De omgangsregeling die [naam] met zijn ex-partner heeft getroffen stond er op zich niet aan in de weg dat [naam] ook op de daarin genoemde doordeweekse dagen bij appellante kon verblijven. In dit kader gaat het immers niet zozeer om de situatie zoals die op papier is vastgelegd, maar veeleer om de feitelijke woonsituatie. Aan de overgelegde verklaringen van buurtbewoners in [plaatsnaam] en de verklaring van [naam] zelf, wordt, gelet op het vorenstaande, geen doorslaggevende betekenis toegekend.
4.9.
Uit de beschikbare gegevens blijkt dat ook sprake was van wederzijdse zorg. Hierbij is het volgende van belang. Appellante heeft haar gehele woning aan [naam] beschikbaar gesteld, niet alleen voor gebruik als woonruimte, maar ook voor het uitoefenen van het bedrijf van [naam]. [naam] heeft vanuit die woning via Marktplaats.nl ook spullen verhandeld die eigendom van appellante waren. Appellante deed de was voor [naam] en zij maakte gebruik van de verschillende auto’s van [naam]. [naam] bracht, al dan niet samen met appellante, haar kinderen naar school.
4.10.
Uit 4.2 tot en met 4.9 volgt dat het college aannemelijk heeft gemaakt dat appellante in de hier te beoordelen periode met [naam] een gezamenlijke huishouding heeft gevoerd in de zin van artikel 3, derde lid, van de WWB.
4.11.
Het hoger beroep slaagt daarom niet, zodat de aangevallen uitspraak voor bevestiging in aanmerking komt.
5.
Voor een veroordeling in de proceskosten bestaat geen aanleiding.
6.
Omdat het hoger beroep niet slaagt volgt uit artikel 8:73, eerste lid, van de Algemene wet bestuursrecht dat veroordeling tot vergoeding van schade niet mogelijk is, zodat dit verzoek wordt afgewezen.

BESLISSING

De Centrale Raad van Beroep
- bevestigt de aangevallen uitspraak;
- wijst het verzoek om veroordeling tot vergoeding van schade af.

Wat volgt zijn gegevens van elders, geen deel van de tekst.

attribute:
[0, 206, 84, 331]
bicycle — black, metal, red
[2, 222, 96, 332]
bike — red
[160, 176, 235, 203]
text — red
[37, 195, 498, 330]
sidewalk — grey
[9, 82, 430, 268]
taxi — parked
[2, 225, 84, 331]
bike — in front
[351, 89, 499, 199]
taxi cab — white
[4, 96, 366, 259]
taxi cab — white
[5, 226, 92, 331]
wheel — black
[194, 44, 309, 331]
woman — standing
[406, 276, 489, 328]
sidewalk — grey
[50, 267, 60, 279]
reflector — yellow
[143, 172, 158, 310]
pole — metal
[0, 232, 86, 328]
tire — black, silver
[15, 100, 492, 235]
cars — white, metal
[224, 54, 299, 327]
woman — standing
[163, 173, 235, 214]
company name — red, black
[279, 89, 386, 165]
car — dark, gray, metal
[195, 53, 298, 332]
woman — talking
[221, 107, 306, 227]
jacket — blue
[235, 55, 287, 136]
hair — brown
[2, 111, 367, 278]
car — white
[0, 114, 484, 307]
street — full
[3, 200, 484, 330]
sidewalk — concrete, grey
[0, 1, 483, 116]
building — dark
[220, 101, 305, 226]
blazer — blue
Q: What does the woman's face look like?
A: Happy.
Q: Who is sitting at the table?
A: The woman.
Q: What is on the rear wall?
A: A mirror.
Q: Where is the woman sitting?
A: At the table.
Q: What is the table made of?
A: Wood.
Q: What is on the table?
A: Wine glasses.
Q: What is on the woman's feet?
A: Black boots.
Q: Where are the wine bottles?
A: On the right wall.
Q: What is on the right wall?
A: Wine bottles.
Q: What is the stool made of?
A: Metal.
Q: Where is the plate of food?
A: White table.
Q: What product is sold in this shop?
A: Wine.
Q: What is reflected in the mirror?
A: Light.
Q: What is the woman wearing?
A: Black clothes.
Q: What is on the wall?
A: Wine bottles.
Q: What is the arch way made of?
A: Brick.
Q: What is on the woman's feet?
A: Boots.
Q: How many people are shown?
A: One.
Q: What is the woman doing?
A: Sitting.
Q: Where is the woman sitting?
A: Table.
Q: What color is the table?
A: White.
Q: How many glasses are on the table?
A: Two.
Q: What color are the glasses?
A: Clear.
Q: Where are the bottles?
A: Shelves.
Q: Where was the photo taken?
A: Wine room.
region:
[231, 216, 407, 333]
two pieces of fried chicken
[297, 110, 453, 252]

Deze uitspraak is gedaan door J.P.M. Zeijen, in tegenwoordigheid van P. Uijtdewillegen als griffier. De beslissing is uitgesproken in het openbaar op 10 juni 2014.
(getekend) J.P.M. Zeijen
(getekend) P. Uijtdewillegen
Tegen deze uitspraak kunnen partijen binnen zes weken na de datum van verzending beroep in cassatie instellen bij de Hoge Raad der Nederlanden (Postbus 20303, 2500 EH
’s-Gravenhage) ter zake van schending of verkeerde toepassing van bepalingen inzake het begrip gezamenlijke huishouding.